Sur la Chine, est-ce qu’un tarif supérieur à 100% signifie l’absence d’échanges?
Un taux de plus de 100% n’est pas équivalent à une restriction à l’exportation. Une entreprise américaine qui a absolument besoin d’un produit fini ou intermédiaire chinois devra en payer le prix, mais il lui restera accessible. Mais avec des tarifs prohibitifs, le commerce diminue nettement. L’étape suivante est celle des restrictions à l’exportation. La Chine l’a fait sur les terres rares. C’’est dans l’intérêt d’aucune partie, et cela ne peut pas perdurer.
Que signifie la décision américaine de faire une exception pour les smartphones et les ordinateurs?
C’est peut-être un signe de faiblesse des Etats-Unis. L’Administration Trump ne peut pas dire aux consommateurs que leur iPhone coûtera 2 ou 3 fois plus. La Chine est confortée dans sa stratégie qui peut pousser les Etats-Unis à négocier. En l’absence de négociations, les échanges se feront par des pays tiers.

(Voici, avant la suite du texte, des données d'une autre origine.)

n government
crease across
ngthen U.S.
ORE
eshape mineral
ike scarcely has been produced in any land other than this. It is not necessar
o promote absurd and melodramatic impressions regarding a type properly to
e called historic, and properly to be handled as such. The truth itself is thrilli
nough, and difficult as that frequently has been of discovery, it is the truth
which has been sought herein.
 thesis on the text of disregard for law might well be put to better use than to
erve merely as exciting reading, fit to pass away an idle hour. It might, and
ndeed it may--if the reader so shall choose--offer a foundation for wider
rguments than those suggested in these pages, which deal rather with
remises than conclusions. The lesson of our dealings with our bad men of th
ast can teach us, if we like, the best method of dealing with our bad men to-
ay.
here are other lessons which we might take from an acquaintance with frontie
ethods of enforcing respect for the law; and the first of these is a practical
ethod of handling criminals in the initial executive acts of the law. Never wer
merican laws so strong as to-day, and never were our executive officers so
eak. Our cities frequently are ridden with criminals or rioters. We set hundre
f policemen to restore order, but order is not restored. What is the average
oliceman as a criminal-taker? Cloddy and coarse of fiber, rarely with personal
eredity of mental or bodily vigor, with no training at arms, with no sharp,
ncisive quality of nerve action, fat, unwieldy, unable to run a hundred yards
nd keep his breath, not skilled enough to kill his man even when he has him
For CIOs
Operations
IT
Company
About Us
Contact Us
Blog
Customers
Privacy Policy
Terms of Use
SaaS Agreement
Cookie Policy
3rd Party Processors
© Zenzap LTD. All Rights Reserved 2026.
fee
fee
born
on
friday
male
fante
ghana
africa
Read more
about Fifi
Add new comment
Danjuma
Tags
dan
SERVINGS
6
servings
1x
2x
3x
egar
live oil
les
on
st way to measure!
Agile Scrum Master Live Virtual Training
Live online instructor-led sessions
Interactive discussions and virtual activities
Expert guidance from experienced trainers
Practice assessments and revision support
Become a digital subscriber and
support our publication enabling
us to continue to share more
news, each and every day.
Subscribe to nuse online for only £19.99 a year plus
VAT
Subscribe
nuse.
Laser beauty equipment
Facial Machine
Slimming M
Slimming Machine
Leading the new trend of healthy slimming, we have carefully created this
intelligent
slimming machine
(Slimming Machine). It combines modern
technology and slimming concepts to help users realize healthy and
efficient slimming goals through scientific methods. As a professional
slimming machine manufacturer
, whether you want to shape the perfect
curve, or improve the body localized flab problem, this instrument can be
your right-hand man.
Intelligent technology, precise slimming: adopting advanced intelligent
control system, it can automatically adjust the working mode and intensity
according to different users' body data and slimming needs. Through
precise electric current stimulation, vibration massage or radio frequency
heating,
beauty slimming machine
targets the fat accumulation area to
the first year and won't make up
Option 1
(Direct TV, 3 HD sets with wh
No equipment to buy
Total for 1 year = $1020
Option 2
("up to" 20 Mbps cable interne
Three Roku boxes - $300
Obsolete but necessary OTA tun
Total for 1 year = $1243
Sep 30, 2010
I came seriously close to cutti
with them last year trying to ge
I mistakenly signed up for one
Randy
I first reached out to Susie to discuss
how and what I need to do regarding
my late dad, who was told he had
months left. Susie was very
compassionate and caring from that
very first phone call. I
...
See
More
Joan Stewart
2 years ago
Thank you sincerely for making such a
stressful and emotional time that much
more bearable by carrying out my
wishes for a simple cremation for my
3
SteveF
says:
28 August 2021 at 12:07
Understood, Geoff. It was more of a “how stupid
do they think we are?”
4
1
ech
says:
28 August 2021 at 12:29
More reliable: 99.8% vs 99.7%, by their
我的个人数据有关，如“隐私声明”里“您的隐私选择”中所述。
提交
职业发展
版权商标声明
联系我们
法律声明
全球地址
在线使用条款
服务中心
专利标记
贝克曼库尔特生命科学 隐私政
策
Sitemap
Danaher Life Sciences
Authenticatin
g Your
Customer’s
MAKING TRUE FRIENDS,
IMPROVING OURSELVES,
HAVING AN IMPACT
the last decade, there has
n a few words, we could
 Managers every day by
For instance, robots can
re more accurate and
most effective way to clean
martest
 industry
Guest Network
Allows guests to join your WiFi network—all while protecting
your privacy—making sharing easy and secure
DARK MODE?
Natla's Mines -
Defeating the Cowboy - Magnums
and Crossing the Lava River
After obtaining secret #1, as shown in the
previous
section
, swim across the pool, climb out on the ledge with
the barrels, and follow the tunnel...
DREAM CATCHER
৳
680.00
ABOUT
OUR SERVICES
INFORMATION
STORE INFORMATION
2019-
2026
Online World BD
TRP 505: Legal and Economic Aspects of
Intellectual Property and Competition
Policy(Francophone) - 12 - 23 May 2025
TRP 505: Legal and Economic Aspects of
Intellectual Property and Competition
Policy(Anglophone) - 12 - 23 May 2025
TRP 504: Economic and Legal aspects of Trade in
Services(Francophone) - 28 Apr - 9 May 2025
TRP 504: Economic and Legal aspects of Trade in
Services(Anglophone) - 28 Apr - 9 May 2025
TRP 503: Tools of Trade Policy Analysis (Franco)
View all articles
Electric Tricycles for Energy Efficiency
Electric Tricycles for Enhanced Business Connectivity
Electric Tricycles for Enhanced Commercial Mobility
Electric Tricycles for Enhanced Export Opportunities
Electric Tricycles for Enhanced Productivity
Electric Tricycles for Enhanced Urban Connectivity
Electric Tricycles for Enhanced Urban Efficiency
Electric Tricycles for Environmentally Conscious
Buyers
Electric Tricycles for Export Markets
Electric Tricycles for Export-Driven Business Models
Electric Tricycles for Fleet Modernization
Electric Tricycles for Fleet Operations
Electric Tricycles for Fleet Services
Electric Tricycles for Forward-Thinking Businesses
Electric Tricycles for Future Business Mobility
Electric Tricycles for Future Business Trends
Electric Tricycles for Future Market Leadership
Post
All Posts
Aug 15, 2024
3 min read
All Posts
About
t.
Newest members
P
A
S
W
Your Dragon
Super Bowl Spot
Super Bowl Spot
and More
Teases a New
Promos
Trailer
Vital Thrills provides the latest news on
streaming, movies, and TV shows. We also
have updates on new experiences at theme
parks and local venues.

Que considérez-vous bon marché sur les marchés à 3 ans?
Nous sommes redevenus neutres sur la plupart des actifs. Aucun placement ne sort particulièrement du lot. Les actions américaines nous paraissent attractives à l’aune du rapport risque/rendement, même si elles l’étaient davantage avant le 2 avril. Les perspectives de l’IA et de la technologie sont intactes.